Jakarta (ANTARA) - Kejaksaan Agung menghormati keputusan Komisi III DPR RI yang menyerukan majelis hakim agar mempertimbangkan untuk menjatuhkan putusan bebas atau ringan kepada Amsal Christy Sitepu, videografer yang menjadi terdakwa kasus dugaan penggelembungan anggaran.

"Kami menghormati dan memang fungsi dari DPR untuk mengawasi agar penegak hukum berjalan sesuai dengan ketentuan aturan hukum yang berlaku dan juga agar memenuhi rasa keadilan di masyarakat," kata Kepala Pusat Penerangan Hukum Kejagung Anang Supriatna di Jakarta, Senin.

Mengenai permohonan tersebut, ia mengatakan bahwa Kejagung akan tetap mengikuti jalannya proses hukum.

"Silakan saja, kan ada mekanisme hukum yang ditempuh. Salah satunya kemarin tuntutan, berarti berikutnya pleidoi pembelaan dari terdakwa dan penasehat hukum.
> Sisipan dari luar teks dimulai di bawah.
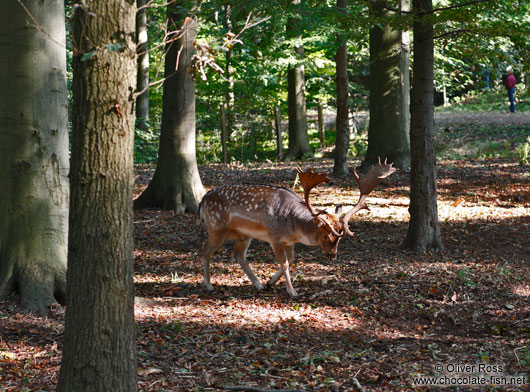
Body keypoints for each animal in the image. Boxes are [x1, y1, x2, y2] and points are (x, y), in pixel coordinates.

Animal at [196, 159, 394, 298]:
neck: (293, 227)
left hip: (243, 234)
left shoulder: (289, 242)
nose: (333, 256)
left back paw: (258, 284)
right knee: (205, 250)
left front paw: (270, 282)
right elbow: (284, 263)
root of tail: (203, 200)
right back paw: (209, 285)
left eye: (339, 237)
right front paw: (292, 292)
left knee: (238, 255)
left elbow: (291, 259)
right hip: (216, 227)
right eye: (325, 235)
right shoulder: (274, 237)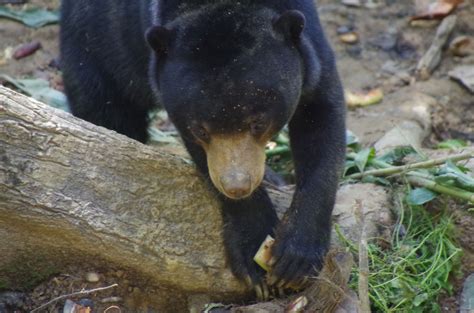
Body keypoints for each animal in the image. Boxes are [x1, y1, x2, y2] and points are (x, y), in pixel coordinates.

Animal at [61, 0, 346, 298]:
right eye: (201, 130)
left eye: (258, 123)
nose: (237, 186)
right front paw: (254, 257)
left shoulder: (312, 50)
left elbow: (322, 122)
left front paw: (294, 261)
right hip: (93, 53)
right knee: (107, 112)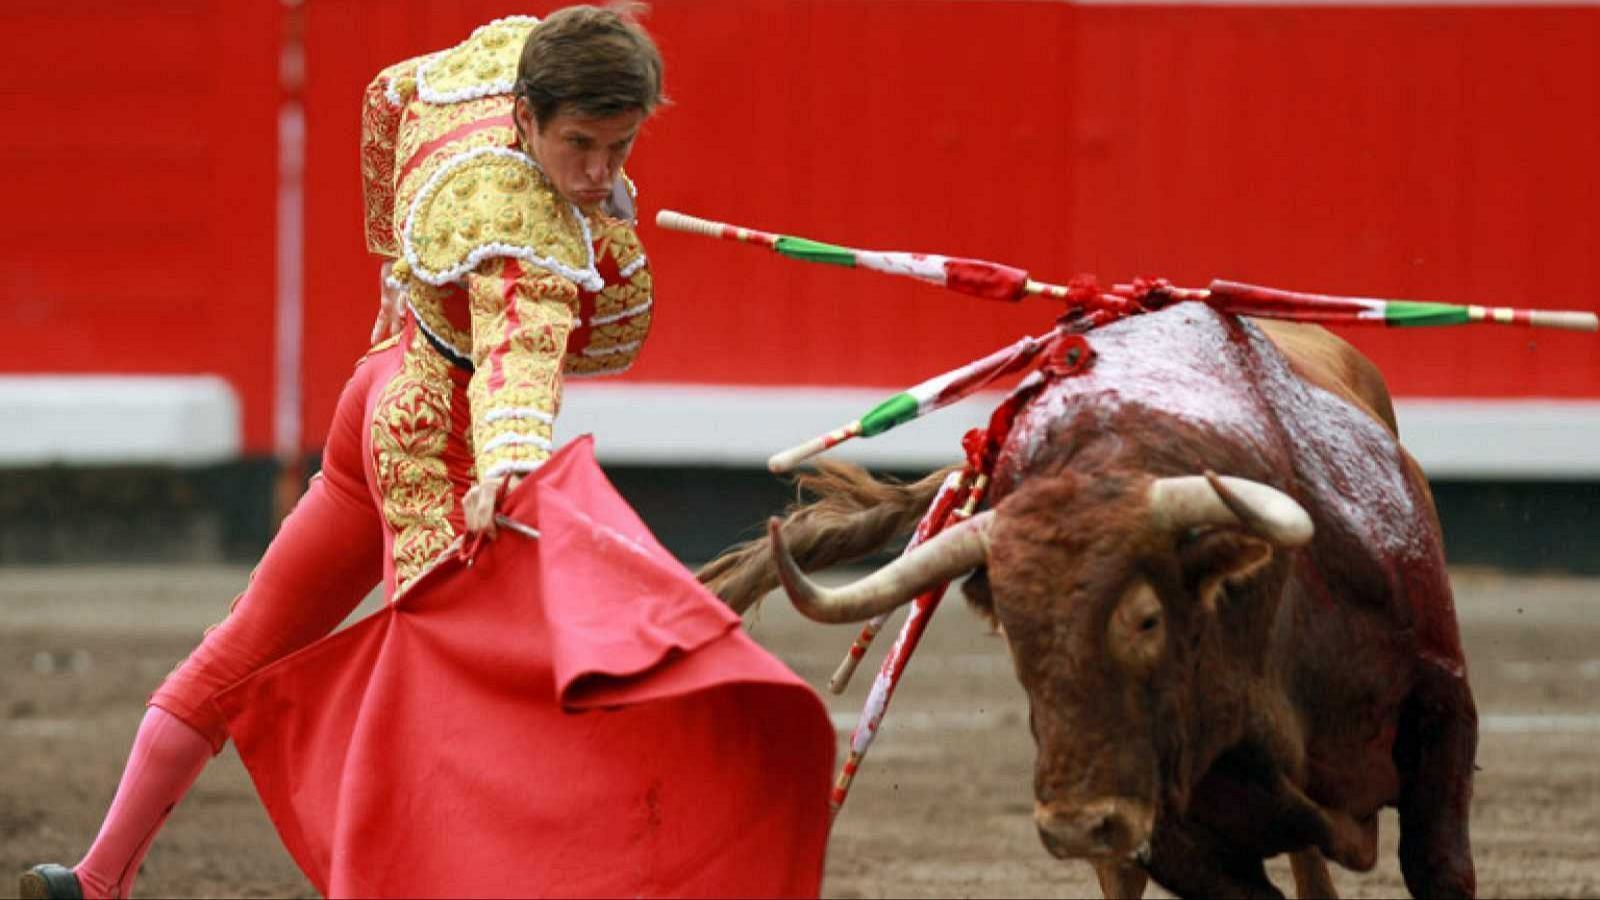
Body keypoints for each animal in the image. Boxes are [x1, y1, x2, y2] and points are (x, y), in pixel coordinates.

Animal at [707, 302, 1478, 896]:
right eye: (1017, 638)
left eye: (1147, 619)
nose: (1074, 825)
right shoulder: (1165, 825)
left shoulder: (1443, 712)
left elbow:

Sampaikan saja di sana seperti apa, tentunya nanti akan menjadi pertimbangan dari majelis hakim yang memutus," ucapnya.

Pada Senin ini, Komisi III DPR RI menyerukan agar majelis hakim mempertimbangkan untuk menjatuhkan putusan bebas atau ringan dalam rapat dengar pendapat di Kompleks Parlemen, Senayan, Jakarta.

Ketua Komisi III DPR RI Habiburokhman mengatakan majelis hakim perlu mempertimbangkan fakta persidangan dan mengikuti nilai-nilai hukum serta rasa keadilan yang hidup di dalam masyarakat.

Untuk saat ini, Komisi III DPR RI juga sepakat untuk menjadi penjamin Amsal dalam mengajukan penangguhan penahanan.

"Komisi III DPR RI mengingatkan agar dalam kasus Saudara Amsal Christi Sitepu, para penegak hukum mengedepankan penegakan keadilan substantif daripada sekadar kepastian hukum formalistik," katanya.

Secara substantif, menurut dia, kerja kreatif videografer tidaklah memiliki harga baku tertentu sehingga tidak bisa dikatakan terjadi penggelembungan atau mark up dari harga baku.

Dia menegaskan bahwa kerja-kerja pelaku ekonomi kreatif, mulai dari ide atau konsep kreatif awal, kerja pengeditan atau editing, pemotongan video atau cutting, pengisian suara atau dubbing, tidak bisa secara sepihak dihargai Rp0.

Meski begitu, dia mengatakan bahwa Komisi III DPR RI sangat mendukung pemberantasan korupsi dan mengingatkan bahwa prioritas pemberantasan korupsi bukanlah sekadar pemenuhan target memenjarakan orang secara semena-mena, melainkan memaksimalkan pengembalian kerugian keuangan negara.

Sebelumnya, Amsal Sitepu dituntut dua tahun penjara oleh jaksa dalam kasus dugaan korupsi proyek pembuatan video profil desa di Kabupaten Karo, Sumatera Utara.

Jaksa juga menuntut denda Rp50 juta dengan ketentuan apabila tidak dibayar diganti dengan pidana tiga bulan kurungan.